自分が部下だったときを思い出せ

指示を出しても部下が言うことを聞かないと嘆く上司は多い。このような場合、原因は二つ考えられる。

一つはこちらの指示の出し方が下手なことだ。大量の仕事を抱えた部下に急ぎの仕事を命じたり、優先順位をあいまいにしたまま複数の仕事を頼んだりすると、部下はたとえ指示に従いたくても従うことができなくなる。だがこの場合は、上司としてのスキルを磨くことで解決できる。部下の現在の状況を把握するように努めたり、仕事の背景や重要度をていねいに説明したりすればいい。

問題はもう一つの原因の場合だ。すなわち部下との信頼関係が築けていない場合である。こうなると人間性の問題であり、小手先の技術でどうにかなることではない。人格を改造するくらいのつもりで、根本から自分を変えることだ。

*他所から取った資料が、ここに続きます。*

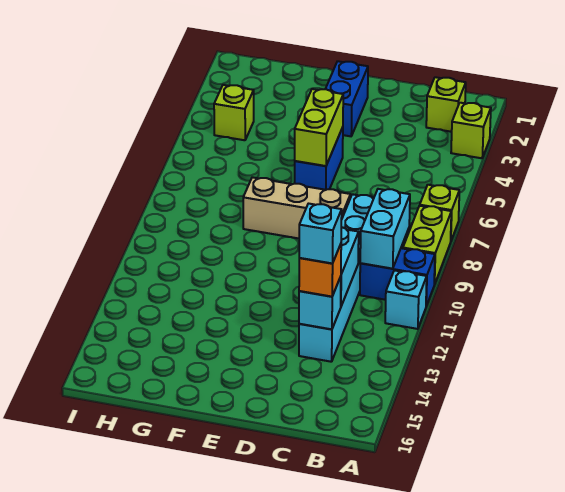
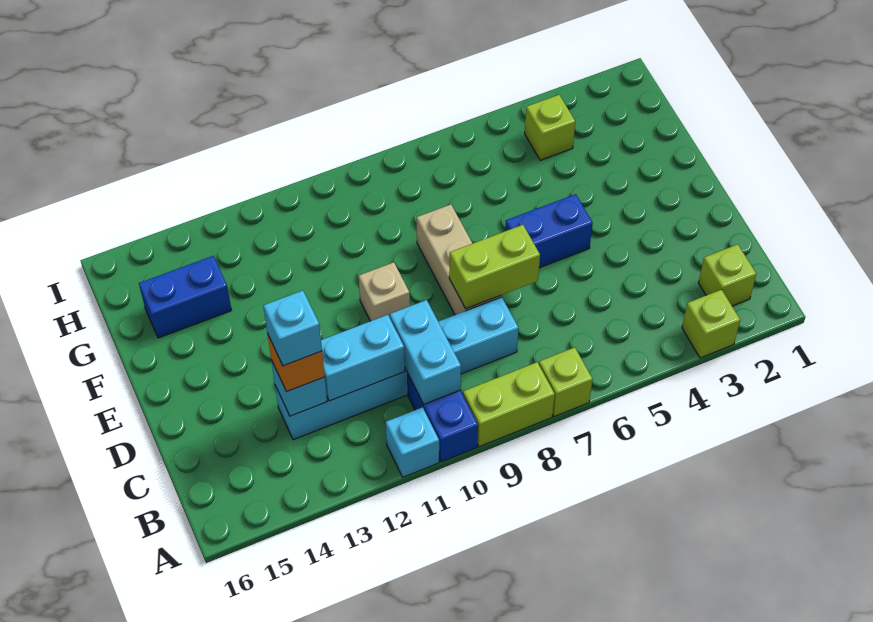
cyan 1x2 brick [360,189,410,269] -> cyan 1x2 brick turned to [390,300,461,404]
blue 1x2 brick [326,61,368,136] -> blue 1x2 brick moved to [139,256,231,338]
lime 1x2 brick [295,89,343,166] -> lime 1x2 brick moved to [449,225,540,309]
none -> tan 1x1 brick [359,262,410,321]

まずは「部下は上司の命令を聞くのが当然」という思い込みを捨てること。自分が部下だったときを思い出してみるといい。上司の権力だけで部下が動くというのは完全な間違い。互いの信頼関係がない限り、部下は動かない。組織運営というのは全人格の勝負なのだ。

私はいつも、部下は家族に近い関係だと思っている。親は子供がどんな子であっても、無条件の愛情を注ぐ。それと同じような気持ちで部下に接することだ。そうすれば、こちらに少々欠陥があっても、部下は信頼してくれる。部下も子供と同じで、いろいろなタイプがいる。何も言わなくてもどんどん仕事をする人もいれば、性格的にひねくれた人もいる。どうしてもウマが合わないタイプもいるだろう。だがどんな部下でも、一人ひとりが貴重な戦力である。それに優秀な部下はあまり成長の余地がないが、出来の悪い部下はまだ3~4割は伸びる余地がある。ということは、このグループの面倒を重点的にみることで、チーム全体の業績を大きく伸ばせるということだ。